Milletin en önünde camiye koşanlar, en ön safları kimseye bırakmayanların içtimaai hayattaki suretleri olabilir mi bu uyumsuzluğun nedeni?
Sözüm ona herkesten önce camiye koşan şahs-i muhteremi, sokakta bir başkasının aleyhinde fütursuzca dedikodu yaparken gören delikanlının camiye olan bakışını, camiden beklentisini şekillendirirken gördüğü bu manzarayı hesaba katmadığı düşünülebilir mi ? Bilinç düzeyinde olmasa da bilinçaltında bu manzarayı kodlamadığını kim söyleyebilir?
'Cami adama bir şey katsaydı, bu önden kombine almış dayı böyle hunharca gıybet yapabilirmiydi?' demese bile, bunu geçirmez mi fikrinden genç bir adam!
Ön sıraların müdavimlerinden başka birinin, dükkanında ticaretine hile kattığını ve bunu dinin gerekliliklerine bürüdüğünü gören genç adamın yaşadığı öz yıkımda bir öncekine benzer.
Hiç tanımadığı bir genç, ondan sual edildiğinde hiç tanımasa dahi itikattın da ki zaaf sebebiyle hiç tanımadığı delikanlı hakkında geleceğine etki edecek referans verdiğine şahit olan delikanlı, ön saflarına güvenmediği bir caminin arka saflarını doldurur mu? şunu düşünse çok mu haksızdır?
'Namazı camide ve en önde kılan adamlar bunlar, halleri bu, bu vakit gitmesem de olur'
Yahut caminin ve namazın bir şey katmadığı adamların ortalıkta dolaştığını gören insanların camiden umudunu kesmeleri çok mu beklenmeyen bir davranıştır?

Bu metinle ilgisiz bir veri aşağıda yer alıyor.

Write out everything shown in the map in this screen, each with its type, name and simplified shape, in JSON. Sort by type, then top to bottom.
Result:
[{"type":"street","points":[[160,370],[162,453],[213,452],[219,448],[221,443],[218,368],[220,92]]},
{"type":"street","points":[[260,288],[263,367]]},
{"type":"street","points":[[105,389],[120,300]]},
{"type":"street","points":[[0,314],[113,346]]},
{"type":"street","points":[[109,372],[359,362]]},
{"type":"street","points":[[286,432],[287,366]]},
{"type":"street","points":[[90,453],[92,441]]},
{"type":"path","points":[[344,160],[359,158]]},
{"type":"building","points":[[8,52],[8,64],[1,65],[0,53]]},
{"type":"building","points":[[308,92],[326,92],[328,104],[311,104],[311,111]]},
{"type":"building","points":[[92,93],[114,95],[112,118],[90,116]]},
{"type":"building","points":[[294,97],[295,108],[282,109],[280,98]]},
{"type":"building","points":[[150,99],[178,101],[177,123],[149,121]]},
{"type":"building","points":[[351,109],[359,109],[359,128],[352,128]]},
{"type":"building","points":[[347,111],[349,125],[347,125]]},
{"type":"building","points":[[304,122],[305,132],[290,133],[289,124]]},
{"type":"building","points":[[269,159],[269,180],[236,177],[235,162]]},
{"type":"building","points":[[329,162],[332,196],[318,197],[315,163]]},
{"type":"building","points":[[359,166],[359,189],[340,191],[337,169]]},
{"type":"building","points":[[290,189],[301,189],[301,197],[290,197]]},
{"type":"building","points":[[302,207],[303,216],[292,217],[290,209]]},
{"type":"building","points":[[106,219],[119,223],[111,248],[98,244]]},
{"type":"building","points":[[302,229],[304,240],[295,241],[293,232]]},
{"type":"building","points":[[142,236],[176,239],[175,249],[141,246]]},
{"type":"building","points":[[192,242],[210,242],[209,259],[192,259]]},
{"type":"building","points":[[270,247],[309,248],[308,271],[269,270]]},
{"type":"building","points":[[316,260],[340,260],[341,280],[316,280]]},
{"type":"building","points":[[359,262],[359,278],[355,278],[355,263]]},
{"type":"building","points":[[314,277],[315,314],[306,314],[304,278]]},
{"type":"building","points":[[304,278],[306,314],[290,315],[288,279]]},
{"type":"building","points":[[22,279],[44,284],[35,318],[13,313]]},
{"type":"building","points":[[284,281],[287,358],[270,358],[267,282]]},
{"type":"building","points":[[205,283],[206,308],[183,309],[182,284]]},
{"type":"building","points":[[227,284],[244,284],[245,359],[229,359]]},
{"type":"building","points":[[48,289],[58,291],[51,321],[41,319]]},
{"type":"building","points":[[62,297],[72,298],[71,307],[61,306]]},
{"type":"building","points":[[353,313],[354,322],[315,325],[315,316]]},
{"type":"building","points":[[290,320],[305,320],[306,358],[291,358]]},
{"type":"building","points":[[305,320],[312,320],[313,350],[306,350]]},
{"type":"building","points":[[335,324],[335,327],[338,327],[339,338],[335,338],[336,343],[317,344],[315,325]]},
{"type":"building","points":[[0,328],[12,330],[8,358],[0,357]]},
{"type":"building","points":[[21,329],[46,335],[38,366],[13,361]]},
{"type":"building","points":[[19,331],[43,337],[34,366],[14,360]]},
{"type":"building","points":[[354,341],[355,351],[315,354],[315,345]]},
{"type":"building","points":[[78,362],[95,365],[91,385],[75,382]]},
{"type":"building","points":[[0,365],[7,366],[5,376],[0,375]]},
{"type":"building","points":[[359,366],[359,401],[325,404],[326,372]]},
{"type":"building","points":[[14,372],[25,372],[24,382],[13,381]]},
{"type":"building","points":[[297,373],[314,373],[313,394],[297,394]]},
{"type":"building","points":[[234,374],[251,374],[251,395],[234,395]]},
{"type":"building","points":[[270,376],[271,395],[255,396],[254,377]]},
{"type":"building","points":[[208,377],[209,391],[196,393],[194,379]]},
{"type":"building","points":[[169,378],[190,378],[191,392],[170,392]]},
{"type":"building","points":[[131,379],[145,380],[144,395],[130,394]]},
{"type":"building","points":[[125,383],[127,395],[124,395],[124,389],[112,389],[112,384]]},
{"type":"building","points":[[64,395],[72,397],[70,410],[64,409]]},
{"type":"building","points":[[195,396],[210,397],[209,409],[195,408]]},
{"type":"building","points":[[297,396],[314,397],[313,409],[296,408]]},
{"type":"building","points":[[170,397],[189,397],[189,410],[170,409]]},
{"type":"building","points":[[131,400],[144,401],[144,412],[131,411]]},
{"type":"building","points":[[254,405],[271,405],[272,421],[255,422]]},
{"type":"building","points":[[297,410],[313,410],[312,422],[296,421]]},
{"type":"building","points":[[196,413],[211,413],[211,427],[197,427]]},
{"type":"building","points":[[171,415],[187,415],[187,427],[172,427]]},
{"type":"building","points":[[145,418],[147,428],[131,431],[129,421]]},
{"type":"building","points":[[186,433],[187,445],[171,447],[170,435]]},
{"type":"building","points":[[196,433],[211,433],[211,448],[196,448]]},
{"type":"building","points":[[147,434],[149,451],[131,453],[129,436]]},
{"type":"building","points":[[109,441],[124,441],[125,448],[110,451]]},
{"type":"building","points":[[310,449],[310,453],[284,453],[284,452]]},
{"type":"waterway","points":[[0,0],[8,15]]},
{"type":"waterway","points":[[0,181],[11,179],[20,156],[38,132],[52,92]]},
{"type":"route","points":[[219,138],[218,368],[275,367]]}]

Namazı kılan ama namazın kılmadığı adamlar değil midir bu tenhalığın sebebi?
Toplumun ön saf aşıkları ictimai hayatlarında da bu hassasiyeti gösterirseler hiç şüphe yoktur ki sabah namazına gelen cemaatle cuma namazına gelen cemaat arasında ki makas daralacak ve Akif'in vasiyeti kısmen de olsa yerine getirilmiş olacaktır.
Camilerimizin vakit namazlarında boş kalmasının salt sebebi bu değildir muhakkak. Bu yalnızca bir bakış açısıdır...
Bu milleti nasıl camilere çekeriz diye yürekten dertlenenlere de yapacak bir şeyler işaret eder hepsi bu.
Camiye devamsızlıktan hikmet değil " illet " aranır.